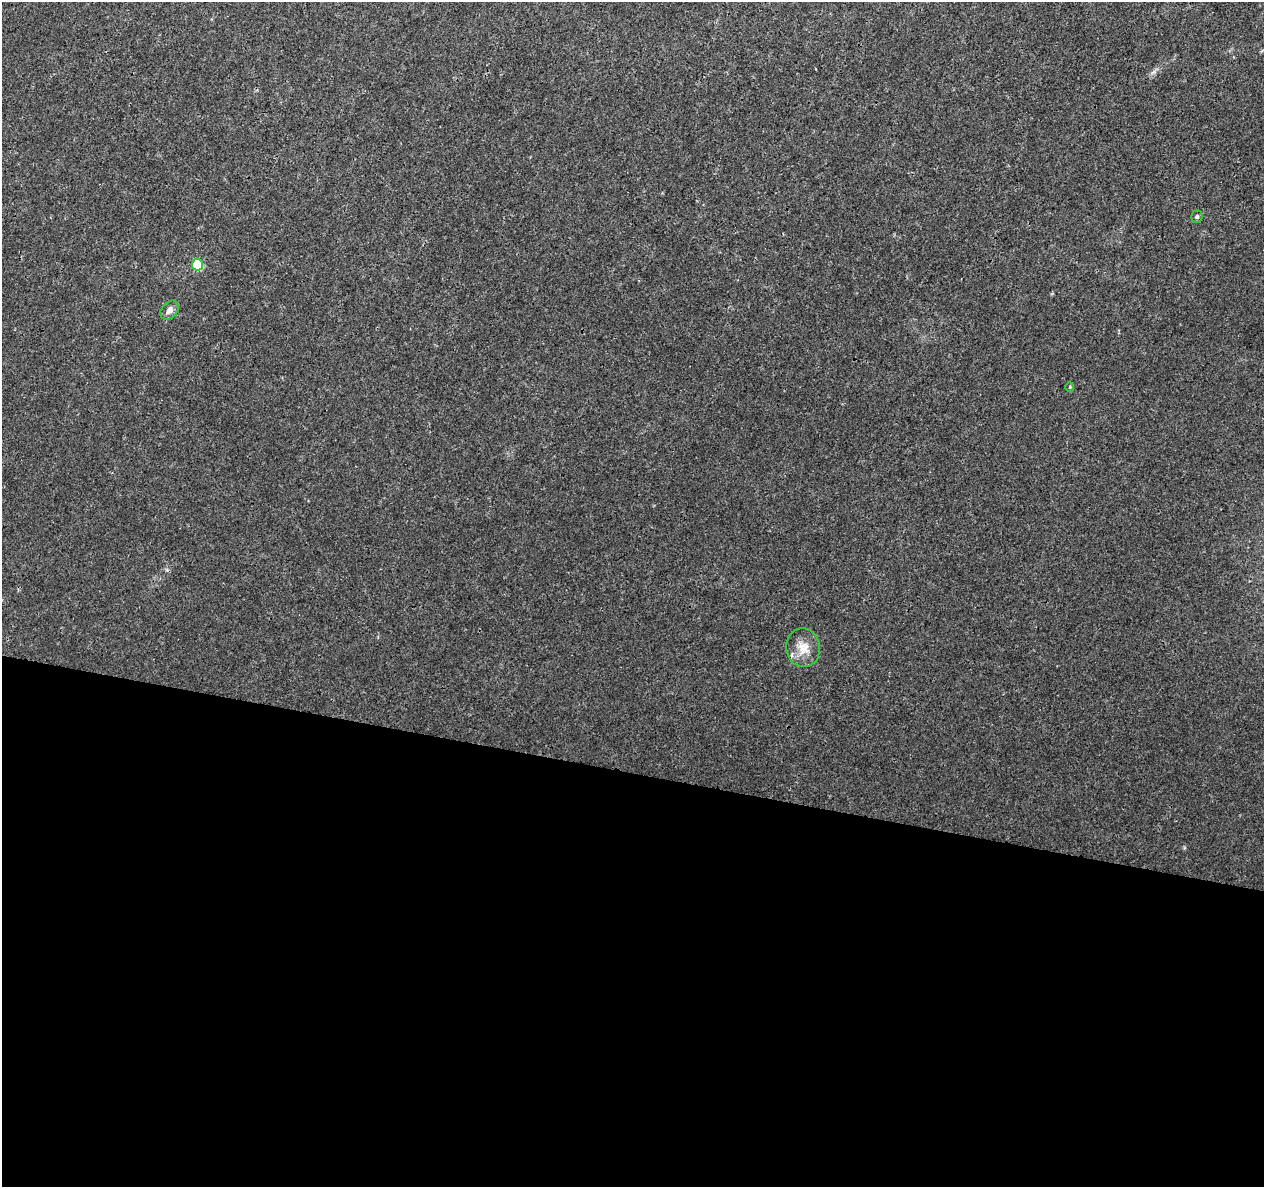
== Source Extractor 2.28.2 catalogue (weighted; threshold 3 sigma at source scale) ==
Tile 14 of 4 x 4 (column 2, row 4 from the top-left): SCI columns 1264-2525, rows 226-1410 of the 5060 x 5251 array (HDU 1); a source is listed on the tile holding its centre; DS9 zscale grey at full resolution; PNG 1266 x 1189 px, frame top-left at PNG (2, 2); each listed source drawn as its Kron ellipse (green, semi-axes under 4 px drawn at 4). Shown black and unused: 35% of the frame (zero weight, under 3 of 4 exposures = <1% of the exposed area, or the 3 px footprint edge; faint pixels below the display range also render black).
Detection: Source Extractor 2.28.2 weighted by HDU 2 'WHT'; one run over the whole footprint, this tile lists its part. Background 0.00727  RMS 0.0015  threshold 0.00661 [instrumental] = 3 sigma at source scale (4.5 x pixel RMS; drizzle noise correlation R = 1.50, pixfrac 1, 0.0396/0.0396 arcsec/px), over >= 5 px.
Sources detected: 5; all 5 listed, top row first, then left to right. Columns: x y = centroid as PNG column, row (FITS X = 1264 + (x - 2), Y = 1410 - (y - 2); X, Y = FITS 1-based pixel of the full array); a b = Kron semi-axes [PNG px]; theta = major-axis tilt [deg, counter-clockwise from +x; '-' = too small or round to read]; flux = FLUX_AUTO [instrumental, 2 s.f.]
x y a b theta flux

○ ○ ○ ○ ○

**WHAT IS BEING ASKED:**
Put each line of the material above into a Markdown table with two columns, Row and Line: number the rows in order and place each line's text beside its number. Skip any blank lines, and leave the pictures out.

**RESPONSE TO THE TASK:**
| Row | Line |
|---|---|
| 1 | == Source Extractor 2.28.2 catalogue (weighted; threshold 3 sigma at source scale) == |
| 2 | Tile 14 of 4 x 4 (column 2, row 4 from the top-left): SCI columns 1264-2525, rows 226-1410 of the 5060 x 5251 array (HDU 1); a source is listed on the tile holding its centre; DS9 zscale grey at full resolution; PNG 1266 x 1189 px, frame top-left at PNG (2, 2); each listed source drawn as its Kron ellipse (green, semi-axes under 4 px drawn at 4). Shown black and unused: 35% of the frame (zero weight, under 3 of 4 exposures = <1% of the exposed area, or the 3 px footprint edge; faint pixels below the display range also render black). |
| 3 | Detection: Source Extractor 2.28.2 weighted by HDU 2 'WHT'; one run over the whole footprint, this tile lists its part. Background 0.00727  RMS 0.0015  threshold 0.00661 [instrumental] = 3 sigma at source scale (4.5 x pixel RMS; drizzle noise correlation R = 1.50, pixfrac 1, 0.0396/0.0396 arcsec/px), over >= 5 px. |
| 4 | Sources detected: 5; all 5 listed, top row first, then left to right. Columns: x y = centroid as PNG column, row (FITS X = 1264 + (x - 2), Y = 1410 - (y - 2); X, Y = FITS 1-based pixel of the full array); a b = Kron semi-axes [PNG px]; theta = major-axis tilt [deg, counter-clockwise from +x; '-' = too small or round to read]; flux = FLUX_AUTO [instrumental, 2 s.f.] |
| 5 | x y a b theta flux |